Second Home campus in East Hollywood, Los Angeles, includes 60 circular acrylic pods united under a single yellow roof. Those pods are surrounded by a lush garden of over 6,000 plants, created on what was once a parking lot.
From the street, visitors pass through the formal façade to enter what feels like a different world: a low-slung, columnless lobby with a dizzying array of tropical plants, extruded tubular furniture pieces, and a mobile coffee cart. Second Home has made the lobby and courtyard spaces accessible to the public without membership. Beyond this space is the courtyard, which has been redesigned as a casual workspace, shaded by a canopy of trees.
However, the real showstopper is beyond the perimeter of the Williams-designed building: Sixty office spaces with acrylic walls and lemon-yellow rooftops carpet the rest of the site, connected to each other by pathways that meander through a forest of over 6,000 trees and plants.

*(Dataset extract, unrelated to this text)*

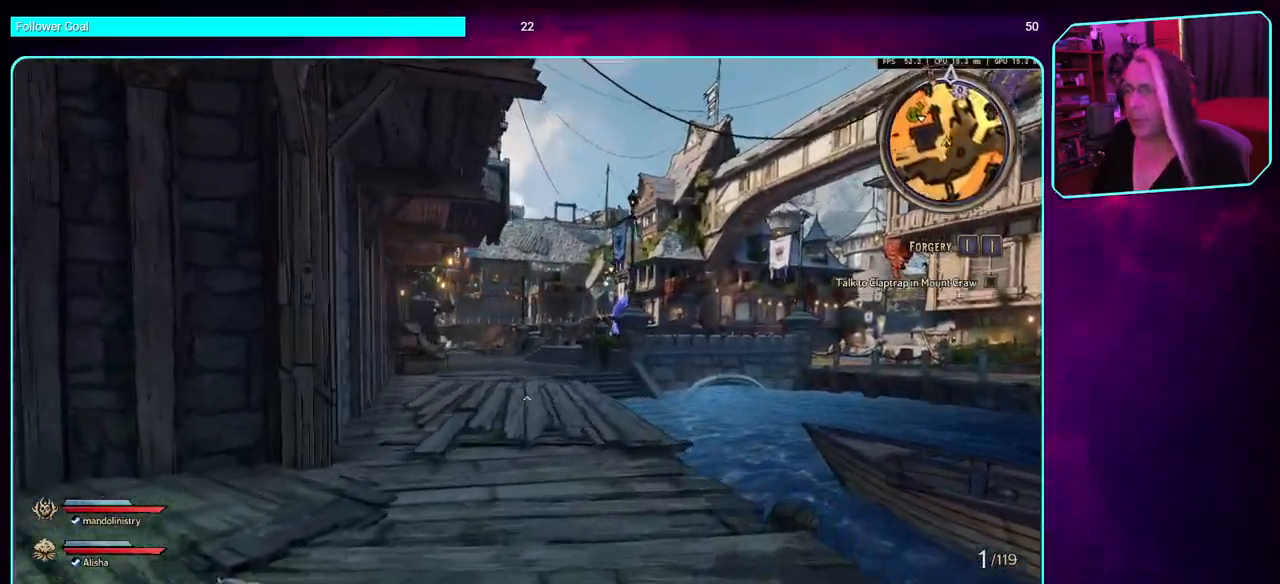
{"keys": ["w"], "mouse": [], "events": []}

Every seat within the 8,361-square-meter complex feels like the best place to open a laptop and get to work, while use a wide range of public services. Each office space is lined with outward-facing desks underneath a yellow, steel-braced ceiling festooned with the ductwork of a central air conditioner (it comes as a mild disappointment that the windows are inoperable, ruling out the option of passive heating and cooling).
The campus will also include a bookstore (a signature element of Second Home locations), a podcast recording studio, a 200-seat auditorium, and a restaurant.
The company has other locations in London and Lisbon, Portugal.